An increase in craving was also seen in the test animals, demonstrated by an increase in sucrose-seeking in rats deprived of the solution. This behavior was resistant to extinction, remaining over a month after the last exposure to sucrose, and was also maintained in the face of adverse consequences, a principle criterion for compulsive behaviors.

In addition to craving, researchers discovered that the rats seemed to go through withdrawal-like symptoms when deprived of sugar. These included tremors, head shakes, and signs of anxiety and aggression, all symptoms seen in animals going through opiate withdrawal. These effects stem from a crash in striatal dopamine accompanied by decreases in opioid receptor activation, as well as an increase in acetylcholine, a neurochemical that has been linked to depression. One explanation for the similarity between sugar and opiate withdrawal is the activation of the opioid system by both substances. High fat/high sugar foods have been found to stimulate the release of endogenous opioids in the brain, which is thought to be due to their rewarding and pleasurable characteristics and causes effects similar to the administration of synthetic opiates, though on a much smaller scale.

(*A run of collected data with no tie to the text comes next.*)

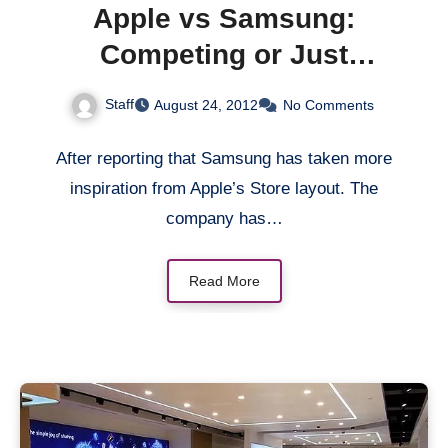
Apple vs Samsung:
Competing or Just
Copying? Part 2
Staff
August 24, 2012
No Comments
After reporting that Samsung has taken more
inspiration from Apple’s Store layout. The
company has…
Read More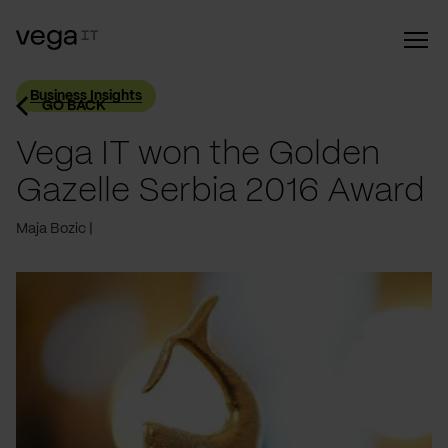
Business Insights
GO BACK
Vega IT won the Golden
Gazelle Serbia 2016 Award
Maja Bozic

This overlap between opiates and sugary foods has also been seen in abstinent heroin users, who often quickly develop a strong affinity for sweets while in recovery. Candy and junk food come to replace heroin as recovering users’ preferred drug of abuse, indirectly activating the opioid system, and ex-heroin users are known to hoard, binge, and go to extremes to seek out sweets after going off drugs. This phenomenon is referred to as “consummatory cross-sensitization,” and it occurs when dependence upon one substance leads to the rapid acquisition of increased intake or dependence on another. It suggests that the brain and these neurotransmitter receptors can become primed after frequent activation, and will, therefore, become increasingly responsive to other sorts of excitatory stimuli.

After the New York Time’s recent embarrassing op-ed publication on “iPhone addiction” and the resulting backlash, I’m reluctant to use the term in reference to anything other than drugs. However, given the evidence above, I believe there is a convincing argument that our brains and bodies process large quantities of sugar in much the same way as we do drugs of abuse. This does not mean that anyone who eats a slice of cake will develop sugar cravings, just as not everyone who takes drugs becomes addicted to them. However, for individuals who suffer from binge eating disorder or other eating problems it may be possible that their brains and bodies have adapted to put them at a disadvantage for trying to cut back on unhealthy foods or lose weight.